▸ **Task A**
Copy out word for word the rows from the line with "object is located at coordinates (354, 287)." to the line with "This screenshot has width=960, height=540. In", including both of those lines.

▸ **Excerpt**
************

Then I stood in my door…
I received her ashes in a urn from a dark man in a suit that smelled of a copious amount of men’s cologne. Who must have done this a hundred times since he wrapped me in a deep fatherly bear hug and sincerely groaned, “It is going to get better and you will be ok.” Then he was gone again and I was standing in my driveway sobbing again holding her ashes.
I wanted to do this part for my dad because I wanted to spare him from this part of the process.
It was one thing to lose your mother but it is quite another to lose your wife.
There were so many hard parts. I contained them all so much so that at times I couldn’t breathe.
Then it was all over and it is was Thanksgiving. I am standing in my cousins home, my cheeks warm and my eyes red from the mornings session of sorrow. My cousin’s husband is saying a Thanksgiving prayer and he acknowledges my family and our unexpected loss. He even said her name, Brenda. My throat thickened, I squeezed my eyes shut and formed a gate with my eyelids- I didn’t want to cry anymore.
“Lord, we don’t know why bad things happen…” The prayer began and then my mind wondered as I focused on slowed breathing. I just needed to get through the day. I honestly didn’t want to go but I didn’t feel like cooking and thought at least someone would feed my family.
The next three months were the hardest. I thought about her day in and day out. I cried every day at least once. I was her first child and as adults, she had become my bestfriend. Sure, she had her moments and in fact we had spent several years almost estranged because of her “moments.” Yet the one thing that always brought me back was that she loved me for me unconditionally.

************

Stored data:
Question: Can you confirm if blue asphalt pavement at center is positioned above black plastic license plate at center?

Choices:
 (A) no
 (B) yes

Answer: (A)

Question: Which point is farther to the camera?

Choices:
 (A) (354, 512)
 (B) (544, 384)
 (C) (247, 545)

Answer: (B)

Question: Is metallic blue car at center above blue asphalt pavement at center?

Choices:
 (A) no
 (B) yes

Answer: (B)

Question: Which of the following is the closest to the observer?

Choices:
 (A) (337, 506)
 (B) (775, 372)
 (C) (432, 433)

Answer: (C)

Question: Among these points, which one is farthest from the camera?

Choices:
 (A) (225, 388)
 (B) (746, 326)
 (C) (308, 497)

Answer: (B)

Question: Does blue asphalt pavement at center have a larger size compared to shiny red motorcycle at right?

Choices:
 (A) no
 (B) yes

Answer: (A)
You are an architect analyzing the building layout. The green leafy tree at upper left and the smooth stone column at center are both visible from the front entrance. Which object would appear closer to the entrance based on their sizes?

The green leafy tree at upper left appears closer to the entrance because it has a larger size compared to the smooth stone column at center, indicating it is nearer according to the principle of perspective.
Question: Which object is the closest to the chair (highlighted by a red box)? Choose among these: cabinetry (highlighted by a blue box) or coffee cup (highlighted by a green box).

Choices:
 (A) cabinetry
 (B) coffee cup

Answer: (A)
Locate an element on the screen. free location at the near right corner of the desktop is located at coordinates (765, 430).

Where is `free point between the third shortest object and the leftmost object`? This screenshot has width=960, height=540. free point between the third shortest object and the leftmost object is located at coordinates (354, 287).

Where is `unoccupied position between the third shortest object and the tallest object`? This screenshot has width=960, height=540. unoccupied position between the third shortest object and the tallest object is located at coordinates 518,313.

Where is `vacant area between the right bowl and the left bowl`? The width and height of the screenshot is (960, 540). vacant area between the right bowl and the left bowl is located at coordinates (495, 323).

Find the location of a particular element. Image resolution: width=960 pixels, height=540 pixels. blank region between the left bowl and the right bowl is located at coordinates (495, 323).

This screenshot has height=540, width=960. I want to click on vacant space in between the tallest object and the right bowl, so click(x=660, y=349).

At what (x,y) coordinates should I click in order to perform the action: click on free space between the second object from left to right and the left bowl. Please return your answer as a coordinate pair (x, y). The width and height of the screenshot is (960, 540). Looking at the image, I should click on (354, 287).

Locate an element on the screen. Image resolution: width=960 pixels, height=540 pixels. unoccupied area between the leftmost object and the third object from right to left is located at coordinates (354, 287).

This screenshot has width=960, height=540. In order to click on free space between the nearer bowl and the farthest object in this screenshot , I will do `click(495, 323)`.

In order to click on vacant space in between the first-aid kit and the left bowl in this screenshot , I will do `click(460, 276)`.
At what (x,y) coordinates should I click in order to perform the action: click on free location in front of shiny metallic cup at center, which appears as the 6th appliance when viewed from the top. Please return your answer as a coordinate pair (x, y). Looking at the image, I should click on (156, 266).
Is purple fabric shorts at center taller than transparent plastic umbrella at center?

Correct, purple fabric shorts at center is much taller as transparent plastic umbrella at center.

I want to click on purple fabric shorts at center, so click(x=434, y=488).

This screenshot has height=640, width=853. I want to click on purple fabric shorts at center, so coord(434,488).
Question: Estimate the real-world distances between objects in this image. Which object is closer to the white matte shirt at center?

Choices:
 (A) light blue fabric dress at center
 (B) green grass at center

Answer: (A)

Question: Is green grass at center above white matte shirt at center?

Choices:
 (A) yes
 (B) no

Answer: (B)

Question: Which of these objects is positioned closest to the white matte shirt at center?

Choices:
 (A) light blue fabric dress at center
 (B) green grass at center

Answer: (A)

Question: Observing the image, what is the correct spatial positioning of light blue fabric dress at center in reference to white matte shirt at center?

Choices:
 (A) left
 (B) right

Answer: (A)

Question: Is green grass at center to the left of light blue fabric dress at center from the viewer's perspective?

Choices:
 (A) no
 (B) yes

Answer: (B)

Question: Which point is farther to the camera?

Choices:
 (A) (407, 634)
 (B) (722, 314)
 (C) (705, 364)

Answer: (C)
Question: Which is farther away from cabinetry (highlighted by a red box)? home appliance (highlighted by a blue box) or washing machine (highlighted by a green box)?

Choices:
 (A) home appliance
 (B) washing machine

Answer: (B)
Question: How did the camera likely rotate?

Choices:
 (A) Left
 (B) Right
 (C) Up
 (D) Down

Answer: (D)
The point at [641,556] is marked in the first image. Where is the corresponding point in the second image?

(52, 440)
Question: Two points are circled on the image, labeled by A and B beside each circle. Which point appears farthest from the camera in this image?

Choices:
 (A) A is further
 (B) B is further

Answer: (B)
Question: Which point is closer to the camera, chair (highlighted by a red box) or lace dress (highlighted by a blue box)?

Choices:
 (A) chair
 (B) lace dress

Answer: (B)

************

▸ **Task B**
Write what follows the last sentence of the essay about grieving a mother's death.

▸ **Exercise answer A**
Where is `free point between the third shortest object and the leftmost object`? This screenshot has width=960, height=540. free point between the third shortest object and the leftmost object is located at coordinates (354, 287).

Where is `unoccupied position between the third shortest object and the tallest object`? This screenshot has width=960, height=540. unoccupied position between the third shortest object and the tallest object is located at coordinates 518,313.

Where is `vacant area between the right bowl and the left bowl`? The width and height of the screenshot is (960, 540). vacant area between the right bowl and the left bowl is located at coordinates (495, 323).

Find the location of a particular element. Image resolution: width=960 pixels, height=540 pixels. blank region between the left bowl and the right bowl is located at coordinates (495, 323).

This screenshot has height=540, width=960. I want to click on vacant space in between the tallest object and the right bowl, so click(x=660, y=349).

At what (x,y) coordinates should I click in order to perform the action: click on free space between the second object from left to right and the left bowl. Please return your answer as a coordinate pair (x, y). The width and height of the screenshot is (960, 540). Looking at the image, I should click on (354, 287).

Locate an element on the screen. Image resolution: width=960 pixels, height=540 pixels. unoccupied area between the leftmost object and the third object from right to left is located at coordinates (354, 287).

This screenshot has width=960, height=540. In order to click on free space between the nearer bowl and the farthest object in this screenshot , I will do `click(495, 323)`.

▸ **Exercise answer B**
I had my own “moments” too and she accepted mine so I accepted hers. After the birth of my children we slowly grew close again. Day by day we worked on our differences. She changed some of hers that were not so good, just so that I would want her around. I did too, I wanted her around. To watch her grandchildren grow up. She became the play-dough queen with golden hair. She nurtured and loved my children like a grandma should. Best of all, she deeply loved and empathized with my child who has different needs. She understood her and even if she didn’t, she lovingly tried too until she did. She became one of the few people that I trusted with my kids because I knew she knew how to care for my children the way I would.
I miss her.
I remember thinking on thanksgiving, what could I possibly be thankful for today! I was angry, how dare anyone suggest that I be thankful. It was hard to restrain myself and not give anyone what for. That was then and this is now.
Now I am thankful.
I miss the playdough queen with golden hair. The one who supported me through my early motherhood journey. The one who co-led our nature walks. I miss my bestfriend who I also called mom. I miss my mom. Today, though I am thankful for her loss. It has taught me so much. It has taught me to appreciate my mother in a way I never did.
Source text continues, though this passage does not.